Split planes: control data in Postgres, delivery queue in Redis — queueStorage. Details: docs/STORAGE.md.

Subpath exports

| Import | What you get | | ---------------------------------------- | --------------------------------------------------------------------------- | | @xtandard/webhooks | core, dispatcher, panel handler, signing, portal tokens, hooks contract | | …/receiver | verifyWebhook — zero-dep verification of any Standard Webhooks sender | | …/signing | low-level sign/verify primitives | | …/schema | types only | | …/testing | test core + verifying local receiver + drain helper | | …/storage/*, …/drizzle/* | storage adapters (optional peers) | | …/auth/{none,basic,delegated} | authentication providers | | …/authorization/{none,roles,delegated} | authorization providers | | …/hooks/log | reference logging hook | | …/{elysia,hono,express,bun} | framework adapters | | …/react, …/react/styles.css | <WebhooksDashboard> + <WebhooksPortal> embeds |

Examples

bun run demo boots a seeded playground on http://localhost:7789 — two applications, a grouped event catalog, healthy/flaky/dead endpoints producing real live attempt history, dead-letters to replay.

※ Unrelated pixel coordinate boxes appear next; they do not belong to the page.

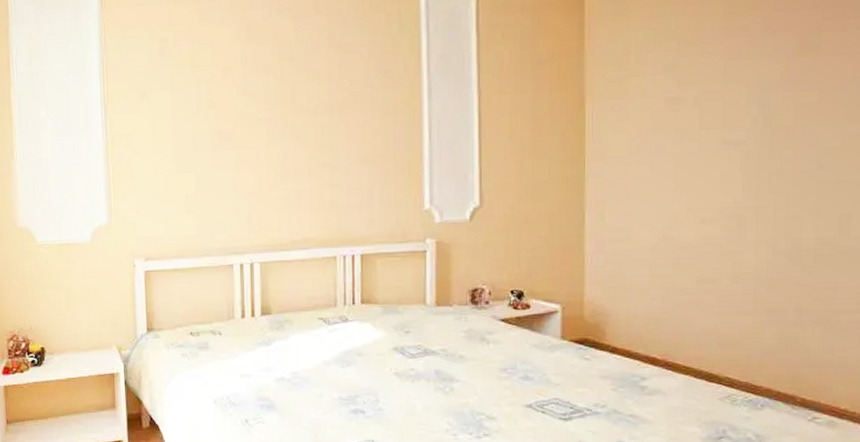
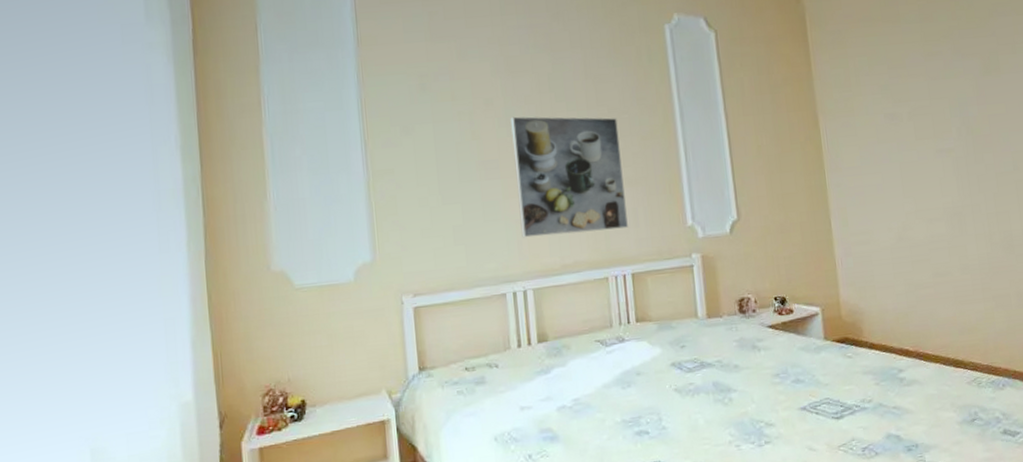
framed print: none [248,85,361,211] -> present [510,116,628,238]

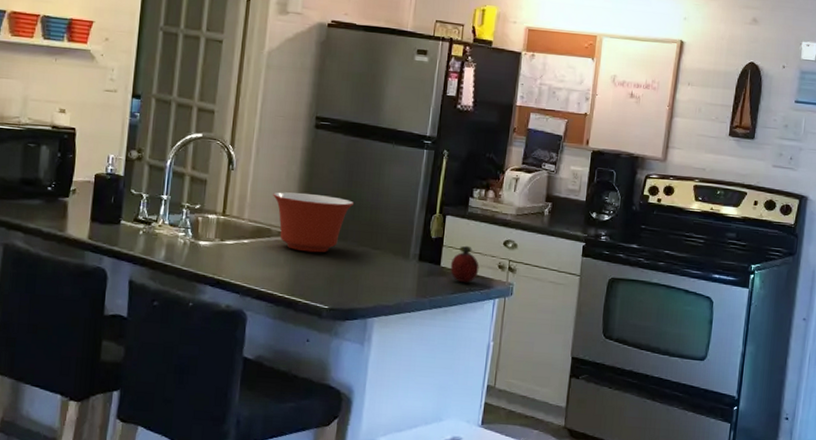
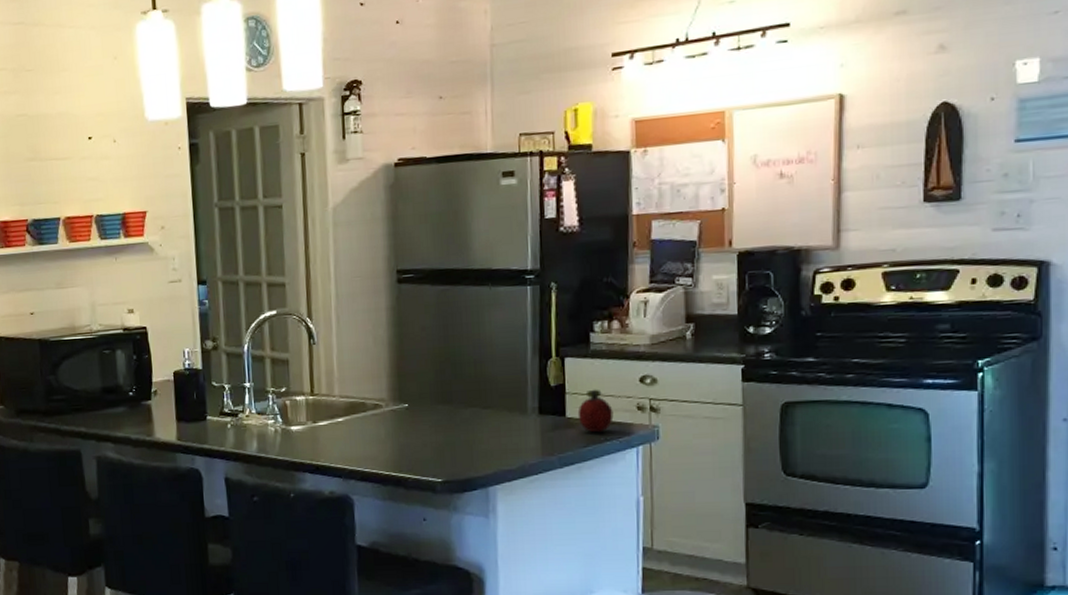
mixing bowl: present [273,192,355,253] -> none [362,356,455,423]

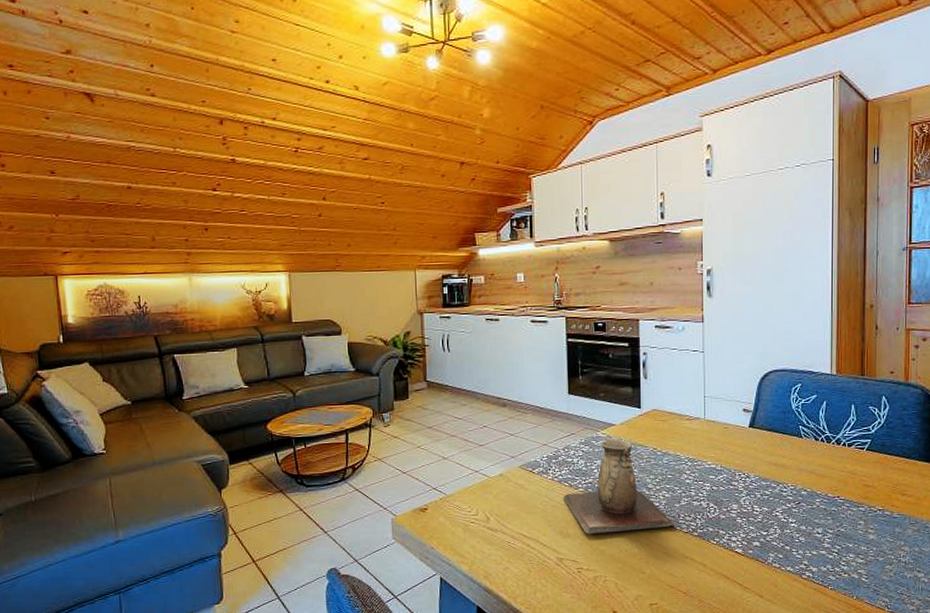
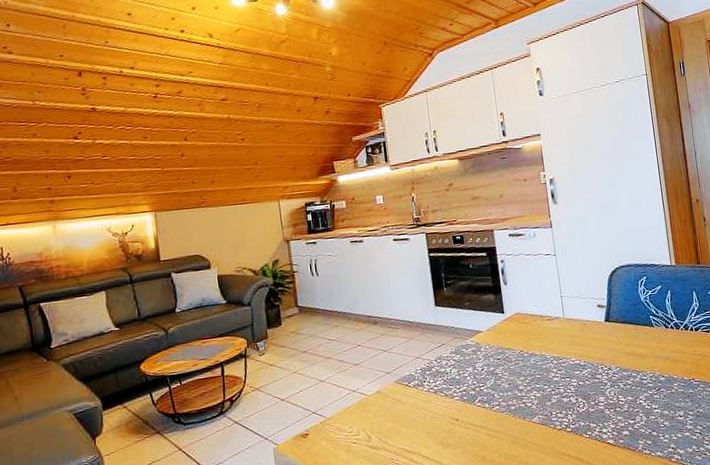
decorative vase: present [563,439,676,534] -> none [440,345,549,442]

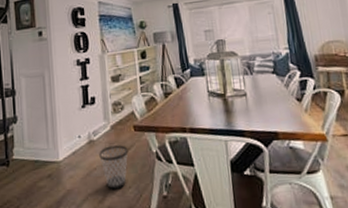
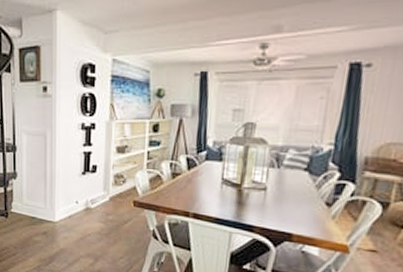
wastebasket: present [99,145,129,190] -> none [95,216,125,258]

| Example | Shows | | ------------------------------------------------------------------------------------- | ---------------------------------------------------------------------- | | elysia / hono / express | panel + publish-on-user-action loop per framework | | full-loop | sender + verifying receiver in one command; watch retries live | | portal-embed | <WebhooksPortal> inside a host React app | | auth | none/basic/delegated + roles + portal side-by-side | | receivers | polyglot proof: official Python + Go libs verifying our deliveries | | storage-drivers | one contract, every backend | | postgres-redis | split planes: control in Postgres, queue in Redis | | split-worker | web publishes, worker dispatches | | standalone-docker | compose file for the image |

Screenshots

| | | | ------------------------------------- | --------------------------------------- | | Overview | Endpoints |

CLI

xtandard-webhooks serve            # panel + dispatcher from env
xtandard-webhooks dispatch         # dispatcher only (split worker)
xtandard-webhooks init             # create an app + example event type
xtandard-webhooks list-apps
xtandard-webhooks list-endpoints --app acme
xtandard-webhooks publish --app acme --type invoice.paid --data '{"n":1}'
xtandard-webhooks retry --app acme --delivery dlv_…
xtandard-webhooks verify --secret whsec_… --payload-file body.json --headers-file headers.json
xtandard-webhooks listen --port 4000 --secret whsec_…   # local inspecting receiver
xtandard-webhooks sign --secret whsec_… --data '{"n":1}' --url http://localhost:4000

Env contract (storage drivers, auth, retention, RETRY_SCHEDULE, …): docs/DEPLOYMENT.md.

Testing webhooks

Self-hosted equivalents of webhook.site / Svix Play / the Standard Webhooks simulator — no hosting, no accounts:

  • xtandard-webhooks listen — a local inspecting receiver: point an endpoint at http://localhost:4000 and every incoming webhook is pretty-printed; with --secret it verifies the signature (VERIFIED/FAILED) and answers 401 on failure so senders exercise their retry path.
  • xtandard-webhooks sign — the signature playground: builds a fully signed request from a secret + payload, printing the headers/body and a ready-to-run curl (with --url).
  • Panel "Request" inspector — on any delivery's detail, see the exact signed request it sends (method, URL, all headers including webhook-signature, body) with a Copy-as-curl button.
  • @xtandard/webhooks/testing — programmatic: createTestReceiver (a verifying local receiver) + drainDeliveries for deterministic tests.

See docs/TESTING.md.

Documentation

Getting started · Architecture · Delivery · Signing · Storage · Portal · Auth · Authorization · Hooks · UI · Adapters · Deployment · Testing · Releases · ADRs

Project status

ZeroVer (0.x) and pre-first-publish: the surface is stabilizing, minor versions may break, and feedback shapes it — issues welcome. Anti-bloat is a core value: when a feature is composable from an existing primitive in ten lines, we document the recipe instead of shipping the subsystem.